[Prompt]
Could you continue the Medicare billing tips below from the point where they stop?

[Text]
⁂

15.  Drugs and supplies:

§         Injected drugs are reimbursed if the place of service is the office or clinic.

§         Drugs used for local anesthetic are not reimbursed by Medicare.

§         Medicare does not reimburse separately for surgical trays or supplies.

§         HCPCS codes are used to report drugs to Medicare.

§         Some private payors are now requesting NDC codes.


16.  Modifier tips:

§         25 – Significant service which goes above and beyond the norm.

§         26 – Professional interpretation only

§         50 – Bi-lateral, increase fee when billing with this modifier.

§         51 – Used to report multiple procedures during same encounter.

§         58 – Staged or related service by same physician during post-op period.


17.  Summary notes, document and report:

§         Site of service

§         Medical necessity and appropriateness of services

§         Patient’s progress, response to changes, and revision of diagnosis if applicable.


18.  Non-physician providers:

§        Nurse practitioner.

§        Physician’s assistants.

§        Clinical nurse specialists.

§        Medicare reimburses services permitted under state license.

⁂

[Data section]
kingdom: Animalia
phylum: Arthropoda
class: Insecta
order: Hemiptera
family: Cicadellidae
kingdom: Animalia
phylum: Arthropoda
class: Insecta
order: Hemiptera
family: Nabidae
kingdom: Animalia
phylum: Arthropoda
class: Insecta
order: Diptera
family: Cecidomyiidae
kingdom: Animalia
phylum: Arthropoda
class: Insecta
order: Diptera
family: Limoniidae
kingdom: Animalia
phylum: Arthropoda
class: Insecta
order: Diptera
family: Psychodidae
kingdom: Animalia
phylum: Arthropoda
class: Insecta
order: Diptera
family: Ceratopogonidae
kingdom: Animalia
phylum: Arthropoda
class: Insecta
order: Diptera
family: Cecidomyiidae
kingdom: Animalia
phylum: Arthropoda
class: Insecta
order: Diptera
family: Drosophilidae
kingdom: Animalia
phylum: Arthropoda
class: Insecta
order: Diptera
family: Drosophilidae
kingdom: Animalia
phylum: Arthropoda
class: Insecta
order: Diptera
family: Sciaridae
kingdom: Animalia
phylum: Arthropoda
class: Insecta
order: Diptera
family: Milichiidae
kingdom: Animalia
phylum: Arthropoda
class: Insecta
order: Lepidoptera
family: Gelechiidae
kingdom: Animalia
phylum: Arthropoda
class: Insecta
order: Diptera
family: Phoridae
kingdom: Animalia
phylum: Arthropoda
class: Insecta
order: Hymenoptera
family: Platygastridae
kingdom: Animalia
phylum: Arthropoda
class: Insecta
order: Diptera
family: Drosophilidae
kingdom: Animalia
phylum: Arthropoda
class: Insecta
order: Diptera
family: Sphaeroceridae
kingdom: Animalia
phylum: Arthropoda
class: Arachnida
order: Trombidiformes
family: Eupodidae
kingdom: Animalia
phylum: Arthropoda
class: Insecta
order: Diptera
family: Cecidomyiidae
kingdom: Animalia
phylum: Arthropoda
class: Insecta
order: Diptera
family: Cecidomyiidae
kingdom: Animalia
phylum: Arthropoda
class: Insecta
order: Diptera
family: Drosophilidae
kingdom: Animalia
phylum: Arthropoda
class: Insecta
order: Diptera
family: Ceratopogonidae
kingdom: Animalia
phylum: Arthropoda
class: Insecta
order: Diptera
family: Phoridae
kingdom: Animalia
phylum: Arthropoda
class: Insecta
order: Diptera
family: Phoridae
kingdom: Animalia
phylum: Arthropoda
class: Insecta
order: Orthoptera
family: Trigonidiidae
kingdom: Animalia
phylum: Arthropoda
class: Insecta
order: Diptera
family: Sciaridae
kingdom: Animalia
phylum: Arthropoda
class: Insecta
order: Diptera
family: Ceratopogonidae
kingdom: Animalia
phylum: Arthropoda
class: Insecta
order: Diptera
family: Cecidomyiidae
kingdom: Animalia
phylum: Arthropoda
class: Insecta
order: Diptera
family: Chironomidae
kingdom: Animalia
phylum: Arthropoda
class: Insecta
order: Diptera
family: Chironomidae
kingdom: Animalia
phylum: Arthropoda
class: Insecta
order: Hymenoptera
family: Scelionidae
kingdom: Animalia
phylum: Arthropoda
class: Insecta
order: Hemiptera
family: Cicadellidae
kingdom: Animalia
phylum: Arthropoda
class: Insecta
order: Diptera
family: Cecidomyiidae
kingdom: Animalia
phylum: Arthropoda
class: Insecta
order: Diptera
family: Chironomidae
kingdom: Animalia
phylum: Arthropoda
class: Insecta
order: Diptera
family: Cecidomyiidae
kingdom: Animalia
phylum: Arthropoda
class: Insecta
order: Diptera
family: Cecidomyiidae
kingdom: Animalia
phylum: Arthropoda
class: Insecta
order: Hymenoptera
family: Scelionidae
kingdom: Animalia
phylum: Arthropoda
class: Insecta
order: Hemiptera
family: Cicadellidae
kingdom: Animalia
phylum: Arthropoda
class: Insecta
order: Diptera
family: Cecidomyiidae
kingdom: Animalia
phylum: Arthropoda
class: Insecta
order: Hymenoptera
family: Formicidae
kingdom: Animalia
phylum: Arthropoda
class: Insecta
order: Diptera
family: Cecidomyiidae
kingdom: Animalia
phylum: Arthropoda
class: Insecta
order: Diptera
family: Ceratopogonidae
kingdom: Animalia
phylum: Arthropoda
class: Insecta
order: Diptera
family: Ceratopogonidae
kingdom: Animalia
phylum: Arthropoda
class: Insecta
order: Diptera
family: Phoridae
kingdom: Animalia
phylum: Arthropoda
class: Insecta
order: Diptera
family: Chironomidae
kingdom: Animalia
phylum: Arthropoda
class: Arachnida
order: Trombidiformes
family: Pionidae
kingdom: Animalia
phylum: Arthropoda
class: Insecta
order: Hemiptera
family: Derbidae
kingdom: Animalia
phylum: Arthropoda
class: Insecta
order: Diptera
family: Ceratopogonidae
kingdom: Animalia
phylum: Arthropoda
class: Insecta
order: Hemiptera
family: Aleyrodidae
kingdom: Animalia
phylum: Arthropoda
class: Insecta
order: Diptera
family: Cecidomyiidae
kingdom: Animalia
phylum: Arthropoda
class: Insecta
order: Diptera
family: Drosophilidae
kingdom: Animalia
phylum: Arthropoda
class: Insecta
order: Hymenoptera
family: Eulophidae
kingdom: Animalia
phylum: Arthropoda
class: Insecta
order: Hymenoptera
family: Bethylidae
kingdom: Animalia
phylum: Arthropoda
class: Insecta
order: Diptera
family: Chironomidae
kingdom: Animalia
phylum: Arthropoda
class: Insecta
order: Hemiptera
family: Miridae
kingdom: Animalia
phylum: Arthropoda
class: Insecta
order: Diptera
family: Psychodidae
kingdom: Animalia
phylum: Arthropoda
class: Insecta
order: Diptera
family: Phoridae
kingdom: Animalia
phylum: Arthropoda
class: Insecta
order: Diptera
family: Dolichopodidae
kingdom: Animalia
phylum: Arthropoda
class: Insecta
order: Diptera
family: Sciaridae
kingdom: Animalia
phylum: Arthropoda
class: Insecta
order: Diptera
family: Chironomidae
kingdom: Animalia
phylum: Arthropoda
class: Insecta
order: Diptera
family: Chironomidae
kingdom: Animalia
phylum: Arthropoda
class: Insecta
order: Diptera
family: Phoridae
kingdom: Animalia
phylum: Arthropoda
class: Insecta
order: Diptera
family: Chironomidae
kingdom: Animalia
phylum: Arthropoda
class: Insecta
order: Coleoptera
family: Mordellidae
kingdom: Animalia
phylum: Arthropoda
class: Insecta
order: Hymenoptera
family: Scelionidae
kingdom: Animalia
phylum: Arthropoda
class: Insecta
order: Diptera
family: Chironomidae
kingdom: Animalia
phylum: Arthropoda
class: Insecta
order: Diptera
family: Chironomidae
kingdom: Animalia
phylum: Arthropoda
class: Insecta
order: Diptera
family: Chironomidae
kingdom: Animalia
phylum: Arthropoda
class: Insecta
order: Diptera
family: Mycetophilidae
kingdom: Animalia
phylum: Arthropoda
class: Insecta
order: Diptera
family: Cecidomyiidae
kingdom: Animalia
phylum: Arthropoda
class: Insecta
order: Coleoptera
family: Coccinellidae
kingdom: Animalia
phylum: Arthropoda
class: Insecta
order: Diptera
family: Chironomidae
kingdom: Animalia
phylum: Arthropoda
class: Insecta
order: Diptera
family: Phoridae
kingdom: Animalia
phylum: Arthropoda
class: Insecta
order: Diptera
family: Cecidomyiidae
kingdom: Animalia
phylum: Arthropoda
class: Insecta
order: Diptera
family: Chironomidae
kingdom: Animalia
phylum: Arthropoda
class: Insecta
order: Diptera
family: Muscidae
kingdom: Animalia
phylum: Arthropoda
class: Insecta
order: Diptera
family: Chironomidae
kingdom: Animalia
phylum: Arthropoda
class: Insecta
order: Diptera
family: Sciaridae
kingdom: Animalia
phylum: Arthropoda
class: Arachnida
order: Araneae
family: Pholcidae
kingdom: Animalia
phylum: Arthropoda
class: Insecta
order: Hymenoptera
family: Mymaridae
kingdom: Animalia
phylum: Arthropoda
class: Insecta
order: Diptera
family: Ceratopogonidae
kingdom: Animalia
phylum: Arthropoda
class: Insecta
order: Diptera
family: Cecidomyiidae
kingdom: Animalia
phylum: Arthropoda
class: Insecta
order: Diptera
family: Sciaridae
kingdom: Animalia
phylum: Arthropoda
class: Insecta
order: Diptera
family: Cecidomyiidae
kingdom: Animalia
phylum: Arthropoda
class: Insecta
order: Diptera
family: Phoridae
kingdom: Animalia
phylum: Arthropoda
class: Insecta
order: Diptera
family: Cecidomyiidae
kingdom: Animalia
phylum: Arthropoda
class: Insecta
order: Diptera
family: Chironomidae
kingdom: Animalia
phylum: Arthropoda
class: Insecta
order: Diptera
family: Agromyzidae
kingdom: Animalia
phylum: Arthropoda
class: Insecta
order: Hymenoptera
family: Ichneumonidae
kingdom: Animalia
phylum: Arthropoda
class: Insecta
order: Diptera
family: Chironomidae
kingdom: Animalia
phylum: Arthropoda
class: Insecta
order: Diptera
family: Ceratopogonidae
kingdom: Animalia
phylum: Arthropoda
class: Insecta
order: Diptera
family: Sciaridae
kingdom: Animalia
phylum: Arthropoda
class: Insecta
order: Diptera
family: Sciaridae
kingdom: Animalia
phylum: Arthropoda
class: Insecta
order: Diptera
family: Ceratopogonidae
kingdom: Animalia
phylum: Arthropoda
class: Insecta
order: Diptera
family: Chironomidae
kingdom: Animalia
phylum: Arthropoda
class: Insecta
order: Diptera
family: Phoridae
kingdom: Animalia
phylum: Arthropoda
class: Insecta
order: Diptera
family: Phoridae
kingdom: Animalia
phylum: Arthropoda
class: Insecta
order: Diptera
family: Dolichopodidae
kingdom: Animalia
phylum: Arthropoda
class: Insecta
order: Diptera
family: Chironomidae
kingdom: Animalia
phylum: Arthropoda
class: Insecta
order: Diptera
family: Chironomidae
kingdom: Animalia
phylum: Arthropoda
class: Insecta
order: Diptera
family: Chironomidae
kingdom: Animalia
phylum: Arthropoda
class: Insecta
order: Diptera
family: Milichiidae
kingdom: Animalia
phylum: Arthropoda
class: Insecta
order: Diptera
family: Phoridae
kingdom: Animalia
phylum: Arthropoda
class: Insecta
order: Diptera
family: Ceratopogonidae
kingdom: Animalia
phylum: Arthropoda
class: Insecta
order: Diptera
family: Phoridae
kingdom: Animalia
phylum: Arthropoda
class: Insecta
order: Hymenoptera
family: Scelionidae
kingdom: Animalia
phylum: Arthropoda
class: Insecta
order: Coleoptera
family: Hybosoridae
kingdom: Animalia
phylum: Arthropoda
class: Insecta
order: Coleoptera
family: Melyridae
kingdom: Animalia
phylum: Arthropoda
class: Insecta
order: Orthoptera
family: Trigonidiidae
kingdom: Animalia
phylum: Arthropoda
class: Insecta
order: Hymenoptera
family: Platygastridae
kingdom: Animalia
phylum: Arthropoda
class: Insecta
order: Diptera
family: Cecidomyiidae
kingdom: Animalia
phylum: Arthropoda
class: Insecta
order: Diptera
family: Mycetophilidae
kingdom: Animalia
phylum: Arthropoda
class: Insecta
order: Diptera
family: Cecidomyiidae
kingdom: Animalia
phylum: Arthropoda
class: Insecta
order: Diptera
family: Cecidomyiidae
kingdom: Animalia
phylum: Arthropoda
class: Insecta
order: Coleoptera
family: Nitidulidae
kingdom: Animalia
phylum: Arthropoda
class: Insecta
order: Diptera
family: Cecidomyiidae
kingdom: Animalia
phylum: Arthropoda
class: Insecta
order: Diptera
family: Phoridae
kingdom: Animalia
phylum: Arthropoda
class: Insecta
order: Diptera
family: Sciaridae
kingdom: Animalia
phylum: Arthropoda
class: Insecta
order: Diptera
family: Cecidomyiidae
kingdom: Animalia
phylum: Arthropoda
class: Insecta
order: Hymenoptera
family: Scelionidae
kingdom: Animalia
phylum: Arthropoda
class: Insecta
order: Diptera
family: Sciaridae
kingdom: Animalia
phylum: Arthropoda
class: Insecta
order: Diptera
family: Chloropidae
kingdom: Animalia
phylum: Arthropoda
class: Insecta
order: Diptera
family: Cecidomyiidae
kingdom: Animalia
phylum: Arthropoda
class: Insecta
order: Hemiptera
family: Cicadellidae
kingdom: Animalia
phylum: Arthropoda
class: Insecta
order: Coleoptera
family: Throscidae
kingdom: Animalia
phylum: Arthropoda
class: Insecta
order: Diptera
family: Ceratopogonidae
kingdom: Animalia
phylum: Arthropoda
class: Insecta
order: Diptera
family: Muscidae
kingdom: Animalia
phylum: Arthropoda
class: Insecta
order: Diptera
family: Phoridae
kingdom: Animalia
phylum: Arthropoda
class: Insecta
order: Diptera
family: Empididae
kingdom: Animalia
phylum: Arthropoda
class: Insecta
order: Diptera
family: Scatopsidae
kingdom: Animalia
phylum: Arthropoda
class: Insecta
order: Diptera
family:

⁂

[Written answer]
§        Medicare requires NPP’s to take assignment.

§        NPP’s may bill “incident to”.

§        NPP’s may bill under their own provider number.

§        Commercial carriers have varying policies, usually not published.


19.  Medical necessity:

§         Services must be consistent with the symptoms or diagnoses of the illness or injury under treatment.

§         Necessary and consistent with generally accepted professional medical standards, for example, not experimental or investigational.

§         Not furnished primarily for the convenience of the patient, the attending physician or another physician or supplier.

§         The service must be furnished at the most appropriate level which can be provided safely and effectively to the patient.


20.  Medical records facilitates:

§         Evaluation and planning patient’s immediate treatment and monitor his/her health care.

§         Communication and continuity of care among physicians and other health care professionals

§         Accurate and timely claims review and payments.

§         Appropriate utilization review and quality of care evaluations.

§         Collection of data for research and education.


21.  Plan of care:

§         A guideline of what the physician intends to proceed with.

§         Patient’s progress should always be recorded with each visit.

§         Changes in the plan of care are expected and depending on documentation may constitute a visit code.


22.  Past and present diagnosis:

§         Accessible to physician.

§         Risk factors identified.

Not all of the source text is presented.